** Opening Provided data block **

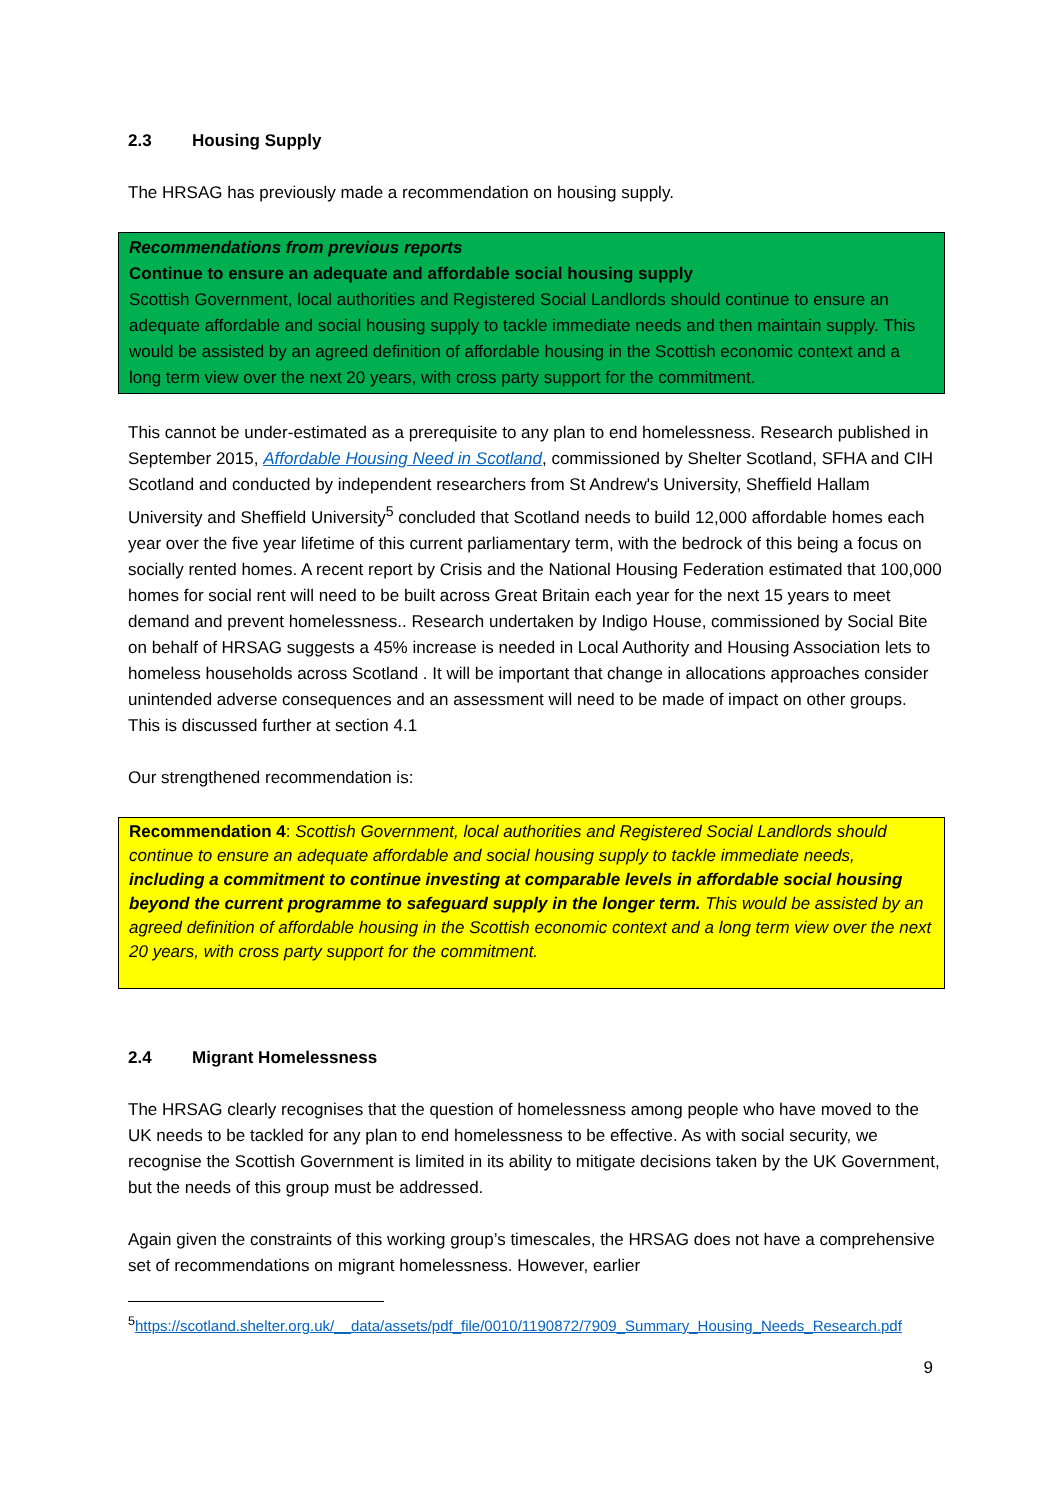2.3 Housing Supply
The HRSAG has previously made a recommendation on housing supply.
Recommendations from previous reports
Continue to ensure an adequate and affordable social housing supply
Scottish Government, local authorities and Registered Social Landlords should continue to ensure an adequate affordable and social housing supply to tackle immediate needs and then maintain supply. This would be assisted by an agreed definition of affordable housing in the Scottish economic context and a long term view over the next 20 years, with cross party support for the commitment.
This cannot be under-estimated as a prerequisite to any plan to end homelessness. Research published in September 2015, Affordable Housing Need in Scotland, commissioned by Shelter Scotland, SFHA and CIH Scotland and conducted by independent researchers from St Andrew's University, Sheffield Hallam University and Sheffield University<sup>5</sup> concluded that Scotland needs to build 12,000 affordable homes each year over the five year lifetime of this current parliamentary term, with the bedrock of this being a focus on socially rented homes. A recent report by Crisis and the National Housing Federation estimated that 100,000 homes for social rent will need to be built across Great Britain each year for the next 15 years to meet demand and prevent homelessness.. Research undertaken by Indigo House, commissioned by Social Bite on behalf of HRSAG suggests a 45% increase is needed in Local Authority and Housing Association lets to homeless households across Scotland . It will be important that change in allocations approaches consider unintended adverse consequences and an assessment will need to be made of impact on other groups. This is discussed further at section 4.1
Our strengthened recommendation is:
Recommendation 4: Scottish Government, local authorities and Registered Social Landlords should continue to ensure an adequate affordable and social housing supply to tackle immediate needs, including a commitment to continue investing at comparable levels in affordable social housing beyond the current programme to safeguard supply in the longer term. This would be assisted by an agreed definition of affordable housing in the Scottish economic context and a long term view over the next 20 years, with cross party support for the commitment.
2.4 Migrant Homelessness
The HRSAG clearly recognises that the question of homelessness among people who have moved to the UK needs to be tackled for any plan to end homelessness to be effective. As with social security, we recognise the Scottish Government is limited in its ability to mitigate decisions taken by the UK Government, but the needs of this group must be addressed.
Again given the constraints of this working group’s timescales, the HRSAG does not have a comprehensive set of recommendations on migrant homelessness. However, earlier
<sup>5</sup> https://scotland.shelter.org.uk/__data/assets/pdf_file/0010/1190872/7909_Summary_Housing_Needs_Research.pdf
9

** Closing Provided data block **

Exercise brief: The reply must consist of the records, repeated exactly, minus any images.

Answer to this problem:
2.3 Housing Supply
The HRSAG has previously made a recommendation on housing supply.
Recommendations from previous reports
Continue to ensure an adequate and affordable social housing supply
Scottish Government, local authorities and Registered Social Landlords should continue to ensure an adequate affordable and social housing supply to tackle immediate needs and then maintain supply. This would be assisted by an agreed definition of affordable housing in the Scottish economic context and a long term view over the next 20 years, with cross party support for the commitment.
This cannot be under-estimated as a prerequisite to any plan to end homelessness. Research published in September 2015, Affordable Housing Need in Scotland, commissioned by Shelter Scotland, SFHA and CIH Scotland and conducted by independent researchers from St Andrew's University, Sheffield Hallam University and Sheffield University<sup>5</sup> concluded that Scotland needs to build 12,000 affordable homes each year over the five year lifetime of this current parliamentary term, with the bedrock of this being a focus on socially rented homes. A recent report by Crisis and the National Housing Federation estimated that 100,000 homes for social rent will need to be built across Great Britain each year for the next 15 years to meet demand and prevent homelessness.. Research undertaken by Indigo House, commissioned by Social Bite on behalf of HRSAG suggests a 45% increase is needed in Local Authority and Housing Association lets to homeless households across Scotland . It will be important that change in allocations approaches consider unintended adverse consequences and an assessment will need to be made of impact on other groups. This is discussed further at section 4.1
Our strengthened recommendation is:
Recommendation 4: Scottish Government, local authorities and Registered Social Landlords should continue to ensure an adequate affordable and social housing supply to tackle immediate needs, including a commitment to continue investing at comparable levels in affordable social housing beyond the current programme to safeguard supply in the longer term. This would be assisted by an agreed definition of affordable housing in the Scottish economic context and a long term view over the next 20 years, with cross party support for the commitment.
2.4 Migrant Homelessness
The HRSAG clearly recognises that the question of homelessness among people who have moved to the UK needs to be tackled for any plan to end homelessness to be effective. As with social security, we recognise the Scottish Government is limited in its ability to mitigate decisions taken by the UK Government, but the needs of this group must be addressed.
Again given the constraints of this working group’s timescales, the HRSAG does not have a comprehensive set of recommendations on migrant homelessness. However, earlier
<sup>5</sup> https://scotland.shelter.org.uk/__data/assets/pdf_file/0010/1190872/7909_Summary_Housing_Needs_Research.pdf
9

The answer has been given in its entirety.